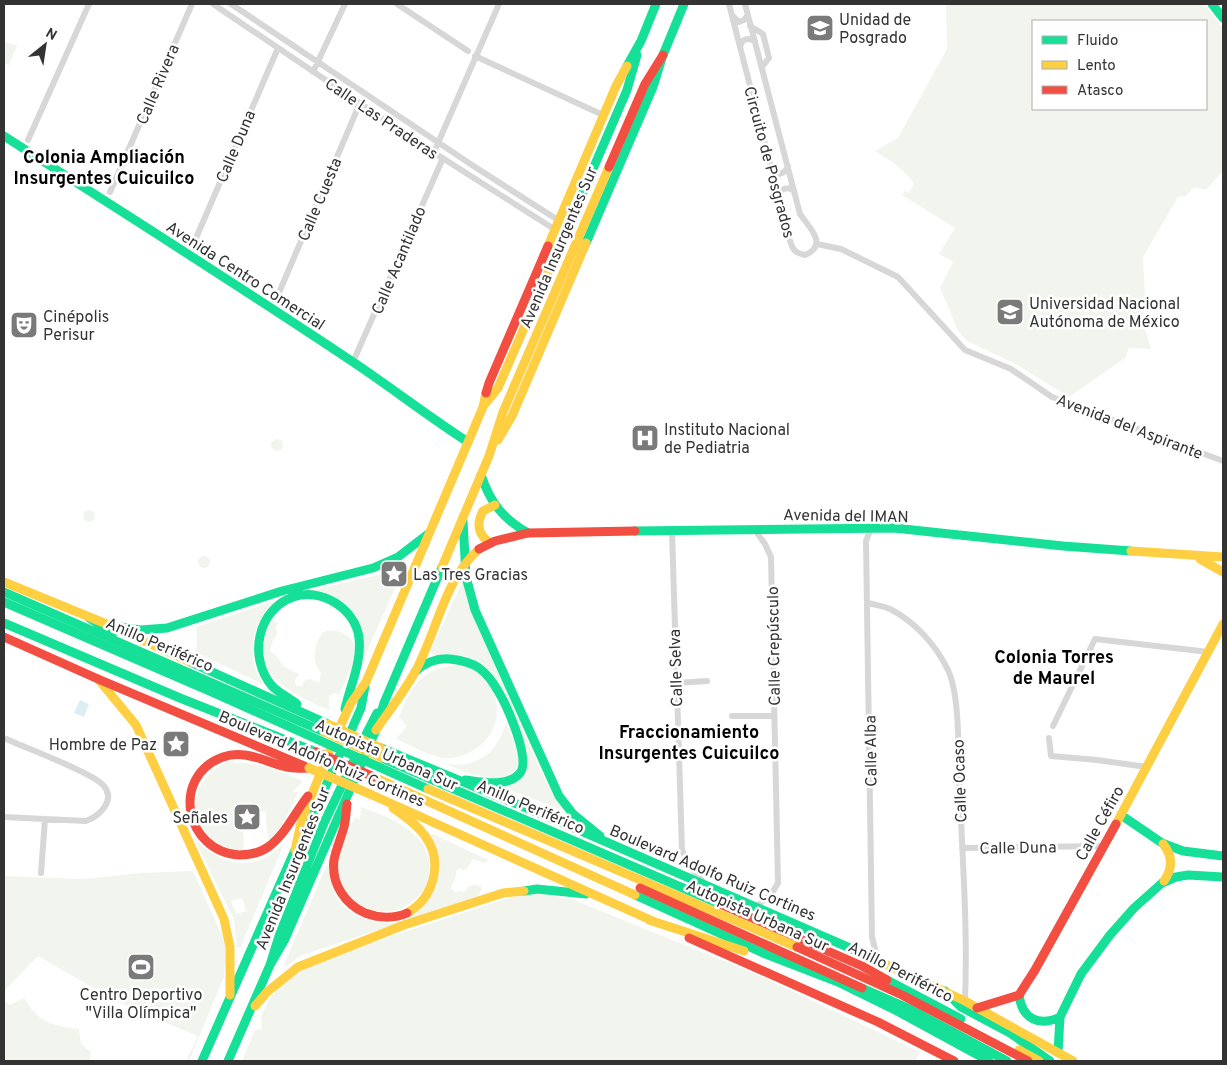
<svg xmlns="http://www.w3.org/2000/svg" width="1227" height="1065" viewBox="0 0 1227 1065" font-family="Overpass,sans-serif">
<rect width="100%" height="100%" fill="#fff"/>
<!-- green -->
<path fill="#f2f5ed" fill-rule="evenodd" d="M946,4H1204L1223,28V171L1206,190L1194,187L1186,196L1178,197L1143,257L1145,297L1143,322L1151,349L1129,348L1125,358L1069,397L1014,363L967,341L958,331L940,288L953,262L939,254L955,228L902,195L905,191L909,193L914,184C904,169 890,160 875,151L898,138L947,49ZM1033,21H1206V109H1033Z
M4,41L17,46L9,65L4,63Z
M271 445a6 6 0 1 1 12 0a6 6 0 1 1-12 0Z
M83 516a6 6 0 1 1 12 0a6 6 0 1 1-12 0Z
M198 562a6 6 0 1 1 12 0a6 6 0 1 1-12 0Z
M386,573L398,581L397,583L365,656L363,655C364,636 358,605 336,599C325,596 312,595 301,593Z
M463,580L468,604L545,780L554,796L567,812L502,787C513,783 524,777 526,764C529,751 521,735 516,723C502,685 486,646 437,657L430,652Z
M284,598C277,604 269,610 263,617C252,631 250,655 256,671C258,676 262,681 265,685L195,652L197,644L196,627Z
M273,620L278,623L276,626L277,634L272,642L270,651L276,655L283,666L299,674L295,680L296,686H302L305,680L311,679L319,683L321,673C311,662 314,644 322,633C334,626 347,634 355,644L353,664L339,695L334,693L329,696V710C290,694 240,668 273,620Z
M455,665C509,673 511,740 461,756C456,758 448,759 442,758C427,755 410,745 396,739L407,726L399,717C411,687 421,669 455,665Z
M506,723C511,734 518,748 518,760C517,795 462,771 446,764C478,768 497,753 506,723Z
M233,760L234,763C259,761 280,772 303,781L292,792H298C290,811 282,828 269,844C268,833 265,822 266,811L258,813L254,810L241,811L239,819L244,837L243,851C233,852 222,849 214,842C181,814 194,774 233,760Z
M361,807C382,815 406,823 420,841C456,885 390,940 347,895C340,887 335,874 337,863C340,847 348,832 355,817L360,820Z
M426,831L488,860L485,863L473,859L467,869L463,870L460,868L456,871V875L451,888L455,892L459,891L464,892L468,887L475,884L482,887L479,896L300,956L286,967L284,965L331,855C331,871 329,886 338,900C343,907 352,912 359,916C367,920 376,923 385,923C416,924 443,892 440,862C438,850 432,841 426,831Z
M194,838C221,866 254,874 284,844L240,948L237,947L234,920ZM242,898L246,911L236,914L231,901Z
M193,871L226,944L224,977L189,1061H186L198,1036L133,1009L104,994L38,956L4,991V876L85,879L140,873Z
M539,893L574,900L758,975L920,1052L915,1061H242L255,1030L262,1029L261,1016L270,998L281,985L295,974L312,965L392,936L515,896Z
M24,998C39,1023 51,1025 79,1029L81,1044L91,1052L90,1061H4V1001L10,1005Z"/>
<!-- water -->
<path fill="#dceef4" d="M80,700L89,704L84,717L74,713Z"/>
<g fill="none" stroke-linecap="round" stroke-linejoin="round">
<!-- street -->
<path stroke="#d7d7d7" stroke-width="6" d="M213,4L422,145L554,229
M231,4L475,167L558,220
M397,4L468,51
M729,4L790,241C793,250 795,253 805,255C829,245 809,227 800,214L745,4
M732,15L739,22L744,20L747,16
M750,26L763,34L769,58L762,67
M740,47C742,39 747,37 755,41
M475,56L603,115
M313,72L345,4
M28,140L89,4
M434,152L499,4
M772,171C778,176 785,174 788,166
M110,192L192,4
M778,196C781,188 788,186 794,191
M817,244L841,249L898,277L965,350L1011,369L1052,397L1223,461
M193,245L278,48
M278,295L360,103
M353,362L443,158
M871,528L866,541L872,937L878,961
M755,530L765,544L771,557L778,883L772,893L756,907
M672,531L682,850L688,864L704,883
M868,603C875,605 883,606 890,609C914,621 935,644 947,668C960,693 958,748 959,777C962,851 968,927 965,1001
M676,683L707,681
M732,716H774
M1053,726L1095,639L1209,652
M4,738C23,747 94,773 104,786C116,801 99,816 86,821L4,817
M1049,738L1051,756L1097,760L1147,767
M962,848L1104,846
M41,873L45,819"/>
<!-- fast -->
<path stroke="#16e098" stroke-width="9" d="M1212,4L1223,18
M627,66L641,41L656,4
M4,136C120,211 238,285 353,362C392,388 429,417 468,442
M568,227L627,90L637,55
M586,243L653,87L663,55L684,4
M481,475C490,502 503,519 528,533
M463,521L466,577L475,610L559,796L573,814L600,836
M635,531L894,528L1063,546L1131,551
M4,592L324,732
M89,618L113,633
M4,623L180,698L316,752
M120,627L140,630L167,628L282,591L373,568L398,557L428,534
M190,662L328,724
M415,672C424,663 437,658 450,659C460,660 470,662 479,668C487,674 493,682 498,691C507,706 531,759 520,773C508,788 481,782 465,780
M297,704C289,698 279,693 272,686C248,658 257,610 293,597C321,587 356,609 359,638C362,662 350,686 345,709
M347,740L361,708L365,686
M360,746L377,713
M381,748L565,824L859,952
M382,758L720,904
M1121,815L1162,843L1183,851L1223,856
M524,891L537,889L586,894
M635,895L763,953L838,982L897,1011L989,1061
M270,965L285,939L376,730L384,703L442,567
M887,980L961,1019
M945,991L961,1007L1010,1033L1050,1061
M1019,995C1022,1019 1039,1027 1060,1017
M1058,1052L1060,1017L1081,974L1110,935L1134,908L1162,883L1176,877L1188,875L1223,877
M202,1061L295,850L305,833L339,756
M228,1061L270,965L279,936L324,823L353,762"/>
<!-- slow -->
<path stroke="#ffcf43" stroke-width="9" d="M548,246L616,86L627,66
M486,403L498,388L568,227
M498,440L512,416L586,243
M491,543C478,536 476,524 483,511L495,505
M1131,551L1223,557
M1200,559L1223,572
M442,567L489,456L503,412L609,167
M4,582L109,625L190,662
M98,679L136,725L224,919L230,947V995
M376,730C389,711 404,692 415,672C437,632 444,580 479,549
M336,735L351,703L366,682L483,407L486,393
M374,777L635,895
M370,794L655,922
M393,808C404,816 417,824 425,836C444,862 434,898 407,913
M1116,824L1223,624
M1163,844C1173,856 1173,868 1164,881
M295,850L302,819L329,752
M649,920L744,951
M859,952L965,1001L1073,1061
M255,1006L267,992L298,967L404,925L503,893L524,891
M1019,1050L1039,1061"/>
<!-- jam -->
<path stroke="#f24e42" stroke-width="9" d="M609,167L645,84L663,55
M486,393L489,383L548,246
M479,549L495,541L528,533L635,531
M4,637L98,679L304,766
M308,796C295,812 286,834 268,847C260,853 249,855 239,855C185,852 170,776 223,757C244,749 266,762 286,767C294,769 301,768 309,768
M347,804C346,812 346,819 344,827C341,838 336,849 334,860C331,884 345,904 365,913C378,918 394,919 407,913
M720,904L862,966L887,980
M689,938L878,1022L954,1061
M977,1008L1019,995L1035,970L1116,824"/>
<!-- fast-bridge -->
<path stroke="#16e098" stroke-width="9" d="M4,602L212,692L428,789
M862,988L910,1009L1007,1061"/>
<!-- slow-bridge -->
<path stroke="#ffcf43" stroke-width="9" d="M328,724L381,748
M324,732L382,758
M309,768L370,794
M428,789L797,947"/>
<!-- jam-bridge -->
<path stroke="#f24e42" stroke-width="9" d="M316,752L374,777
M640,888L862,988
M797,947L902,995L1028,1061"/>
</g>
<!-- icons -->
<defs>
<symbol id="university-square" viewBox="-11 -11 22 22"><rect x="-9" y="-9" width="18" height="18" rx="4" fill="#7a7a7a" stroke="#fff"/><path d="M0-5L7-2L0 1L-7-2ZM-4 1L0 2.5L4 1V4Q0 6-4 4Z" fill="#fff"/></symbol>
<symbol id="theatre-square" viewBox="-11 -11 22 22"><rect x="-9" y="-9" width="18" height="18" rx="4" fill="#7a7a7a" stroke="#fff"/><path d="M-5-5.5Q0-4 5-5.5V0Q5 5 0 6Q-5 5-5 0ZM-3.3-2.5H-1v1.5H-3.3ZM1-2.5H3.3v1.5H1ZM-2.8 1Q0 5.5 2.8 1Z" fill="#fff"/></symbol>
<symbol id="hospital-square" viewBox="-11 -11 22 22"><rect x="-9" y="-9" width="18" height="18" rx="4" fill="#7a7a7a" stroke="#fff"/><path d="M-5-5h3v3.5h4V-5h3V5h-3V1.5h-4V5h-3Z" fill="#fff"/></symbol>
<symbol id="sight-square" viewBox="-11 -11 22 22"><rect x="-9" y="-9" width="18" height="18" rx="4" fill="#7a7a7a" stroke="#fff"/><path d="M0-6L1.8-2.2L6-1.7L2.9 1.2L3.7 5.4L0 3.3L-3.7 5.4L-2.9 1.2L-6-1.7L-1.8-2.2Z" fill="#fff"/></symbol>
<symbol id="stadium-square" viewBox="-11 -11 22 22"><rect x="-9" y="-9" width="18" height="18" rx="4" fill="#7a7a7a" stroke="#fff"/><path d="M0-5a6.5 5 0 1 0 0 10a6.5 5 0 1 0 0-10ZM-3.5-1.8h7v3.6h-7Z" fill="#fff"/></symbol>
</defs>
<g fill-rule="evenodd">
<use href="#university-square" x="804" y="12" width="32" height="32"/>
<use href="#university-square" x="994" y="296" width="32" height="32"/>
<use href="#theatre-square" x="8" y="309" width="32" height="32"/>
<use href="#hospital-square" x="629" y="422" width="32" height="32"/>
<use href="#sight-square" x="378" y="558" width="32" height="32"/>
<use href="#sight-square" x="160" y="728" width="32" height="32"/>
<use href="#sight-square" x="231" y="801" width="32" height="32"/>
<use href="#stadium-square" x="125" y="951" width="32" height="32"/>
</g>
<g text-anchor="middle" stroke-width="5" stroke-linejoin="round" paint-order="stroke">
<!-- poi labels -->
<g font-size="16" fill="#333" stroke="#fff" text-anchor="start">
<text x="839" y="25">Unidad de<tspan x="839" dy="18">Posgrado</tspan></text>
<text x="1029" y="309">Universidad Nacional<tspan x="1029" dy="18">Autónoma de México</tspan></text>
<text x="43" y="322">Cinépolis<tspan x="43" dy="18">Perisur</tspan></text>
<text x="664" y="435">Instituto Nacional<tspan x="664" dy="18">de Pediatria</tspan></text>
<text x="413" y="580">Las Tres Gracias</text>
<text x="157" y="750" text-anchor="end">Hombre de Paz</text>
<text x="228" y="823" text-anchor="end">Señales</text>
<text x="141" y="1000" text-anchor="middle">Centro Deportivo<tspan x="141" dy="18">"Villa Olímpica"</tspan></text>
</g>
<!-- street labels -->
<g font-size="16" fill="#333" stroke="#fff">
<text transform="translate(157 84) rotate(-67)" y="6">Calle Rivera</text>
<text transform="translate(382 118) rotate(34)" y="6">Calle Las Praderas</text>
<text transform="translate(235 146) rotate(-67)" y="6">Calle Duna</text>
<text transform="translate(770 162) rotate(75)" y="6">Circuito de Posgrados</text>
<text transform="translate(319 199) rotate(-67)" y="6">Calle Cuesta</text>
<text transform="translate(558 247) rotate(-67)" y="6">Avenida Insurgentes Sur</text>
<text transform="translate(398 260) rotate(-67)" y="6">Calle Acantilado</text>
<text transform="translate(246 275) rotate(33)" y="6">Avenida Centro Comercial</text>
<text transform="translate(1130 426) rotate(21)" y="6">Avenida del Aspirante</text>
<text transform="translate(846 515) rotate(1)" y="6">Avenida del IMAN</text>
<text transform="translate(160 644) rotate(23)" y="6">Anillo Periférico</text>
<text transform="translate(773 646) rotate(-91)" y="6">Calle Crepúsculo</text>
<text transform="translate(675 668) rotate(-92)" y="6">Calle Selva</text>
<text transform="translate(870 751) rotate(-91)" y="6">Calle Alba</text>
<text transform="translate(387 754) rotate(24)" y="6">Autopista Urbana Sur</text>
<text transform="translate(322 758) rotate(23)" y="6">Boulevard Adolfo Ruiz Cortines</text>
<text transform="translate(959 781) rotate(-92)" y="6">Calle Ocaso</text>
<text transform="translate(531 806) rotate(23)" y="6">Anillo Periférico</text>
<text transform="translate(1099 823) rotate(-61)" y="6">Calle Céfiro</text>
<text transform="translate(1018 847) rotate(-1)" y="6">Calle Duna</text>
<text transform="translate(292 868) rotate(-68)" y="6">Avenida Insurgentes Sur</text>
<text transform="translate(713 872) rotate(23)" y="6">Boulevard Adolfo Ruiz Cortines</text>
<text transform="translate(758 915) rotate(24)" y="6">Autopista Urbana Sur</text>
<text transform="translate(901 971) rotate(27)" y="6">Anillo Periférico</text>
</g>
<!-- neighbourhood labels -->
<g font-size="18" font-weight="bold" fill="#000" stroke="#fff">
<text x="104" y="163">Colonia Ampliación<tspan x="104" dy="21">Insurgentes Cuicuilco</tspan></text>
<text x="1054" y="663">Colonia Torres<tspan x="1054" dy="21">de Maurel</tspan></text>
<text x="689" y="738">Fraccionamiento<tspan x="689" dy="21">Insurgentes Cuicuilco</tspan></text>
</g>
</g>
<!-- border -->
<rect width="1227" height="1065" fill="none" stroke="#333333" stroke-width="10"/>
<!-- legend -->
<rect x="1032" y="20" width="175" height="90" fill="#ffffff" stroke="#adadad"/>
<rect x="1042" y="36" width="25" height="8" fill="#16e098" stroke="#adadad"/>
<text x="1077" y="45" font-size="15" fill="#333333">Fluido</text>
<rect x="1042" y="61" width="25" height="8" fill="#ffcf43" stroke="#adadad"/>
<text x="1077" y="70" font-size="15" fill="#333333">Lento</text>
<rect x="1042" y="86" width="25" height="8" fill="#f24e42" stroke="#adadad"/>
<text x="1077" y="95" font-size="15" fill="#333333">Atasco</text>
<!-- north arrow -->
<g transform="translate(45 45) rotate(30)" stroke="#ffffff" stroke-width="4" paint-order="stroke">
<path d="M0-4L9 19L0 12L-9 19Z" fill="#333333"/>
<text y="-8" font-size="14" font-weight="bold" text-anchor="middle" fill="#333333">N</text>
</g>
</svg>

++++++++++

• **PROBLEM DETAILS**:
Would you please copy all lines in the data that contain the word "paint"?

• **RESULT**:
<g text-anchor="middle" stroke-width="5" stroke-linejoin="round" paint-order="stroke">
<g transform="translate(45 45) rotate(30)" stroke="#ffffff" stroke-width="4" paint-order="stroke">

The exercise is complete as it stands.